As an aside: this would be an opportunity to replace modern militaristic word "combat" with something else. Not quite "scuffles", but something other than "combat." I'm a US veteran (though not a combat veteran), and the word, for me, is a bit too close to modern-day stressors. Even "fight" or "battle" is better.

There could be expansion packs which boil down the other 5E PC races and classes, such as those in Xanathar's Guide.

One key selling point is that, though ultra-streamlined, this D&D Storytelling Game would be a full-fledged, robust RPG. There'd be a conversion guide for how to convert and simplify all D&D monsters and NPCs to their essentials.
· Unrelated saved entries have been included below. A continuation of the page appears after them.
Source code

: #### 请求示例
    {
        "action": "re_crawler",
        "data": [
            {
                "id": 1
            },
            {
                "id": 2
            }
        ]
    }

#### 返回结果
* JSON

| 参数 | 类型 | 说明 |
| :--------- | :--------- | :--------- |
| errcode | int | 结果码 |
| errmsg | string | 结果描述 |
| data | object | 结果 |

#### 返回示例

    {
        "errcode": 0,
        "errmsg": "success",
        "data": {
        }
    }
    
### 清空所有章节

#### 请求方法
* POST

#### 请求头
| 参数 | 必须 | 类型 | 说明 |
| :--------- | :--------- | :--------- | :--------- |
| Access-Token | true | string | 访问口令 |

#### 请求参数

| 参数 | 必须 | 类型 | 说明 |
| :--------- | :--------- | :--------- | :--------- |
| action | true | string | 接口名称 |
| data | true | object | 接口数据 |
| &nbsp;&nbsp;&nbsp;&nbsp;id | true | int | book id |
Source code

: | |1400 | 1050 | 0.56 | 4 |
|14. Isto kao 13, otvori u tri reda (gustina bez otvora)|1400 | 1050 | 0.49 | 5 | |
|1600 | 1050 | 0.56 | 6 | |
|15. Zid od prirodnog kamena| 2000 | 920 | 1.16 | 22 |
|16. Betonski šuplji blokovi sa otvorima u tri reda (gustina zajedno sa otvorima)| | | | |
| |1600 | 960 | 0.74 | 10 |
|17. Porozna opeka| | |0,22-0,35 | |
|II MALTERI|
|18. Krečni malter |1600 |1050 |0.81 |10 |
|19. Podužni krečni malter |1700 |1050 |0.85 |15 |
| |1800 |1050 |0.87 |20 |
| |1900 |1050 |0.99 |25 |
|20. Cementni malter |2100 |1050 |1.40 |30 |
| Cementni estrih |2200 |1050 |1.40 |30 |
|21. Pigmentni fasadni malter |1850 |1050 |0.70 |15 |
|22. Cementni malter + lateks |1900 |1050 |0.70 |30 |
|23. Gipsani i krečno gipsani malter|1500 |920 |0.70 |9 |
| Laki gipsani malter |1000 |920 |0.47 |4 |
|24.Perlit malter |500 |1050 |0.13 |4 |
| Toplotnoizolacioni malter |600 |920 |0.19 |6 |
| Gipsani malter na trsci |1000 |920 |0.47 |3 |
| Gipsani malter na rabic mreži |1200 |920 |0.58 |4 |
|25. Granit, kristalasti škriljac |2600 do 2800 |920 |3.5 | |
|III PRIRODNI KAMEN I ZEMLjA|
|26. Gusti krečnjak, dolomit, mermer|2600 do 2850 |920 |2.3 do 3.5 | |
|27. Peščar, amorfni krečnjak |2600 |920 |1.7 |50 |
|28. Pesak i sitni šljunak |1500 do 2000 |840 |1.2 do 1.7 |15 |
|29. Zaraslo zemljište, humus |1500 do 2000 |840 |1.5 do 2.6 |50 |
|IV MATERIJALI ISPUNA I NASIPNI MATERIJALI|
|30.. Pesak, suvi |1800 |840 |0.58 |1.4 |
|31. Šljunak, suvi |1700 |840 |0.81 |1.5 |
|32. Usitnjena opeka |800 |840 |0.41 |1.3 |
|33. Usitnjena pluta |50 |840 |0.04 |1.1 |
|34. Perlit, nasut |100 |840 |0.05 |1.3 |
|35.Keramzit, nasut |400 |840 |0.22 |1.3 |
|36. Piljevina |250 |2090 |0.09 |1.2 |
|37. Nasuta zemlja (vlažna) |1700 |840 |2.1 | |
And the system would be immediately opened up to the Open Game License, and to the DM's Guild, so that enthusiasts could convert the vast catalogue of D&D adventures into TD&D versions. That's what I want - to explore the D&D Multiverse, with all its iconic locales and worlds - but through a streamlined vehicle, which requires no math. Call me dull-witted, but even the 5E Basic D&D is too complicated for me. I just can't bring myself to delve in to anything that reminds me of filling out taxes.

Tales of D&D: The Storytelling Game would be my kind o' game.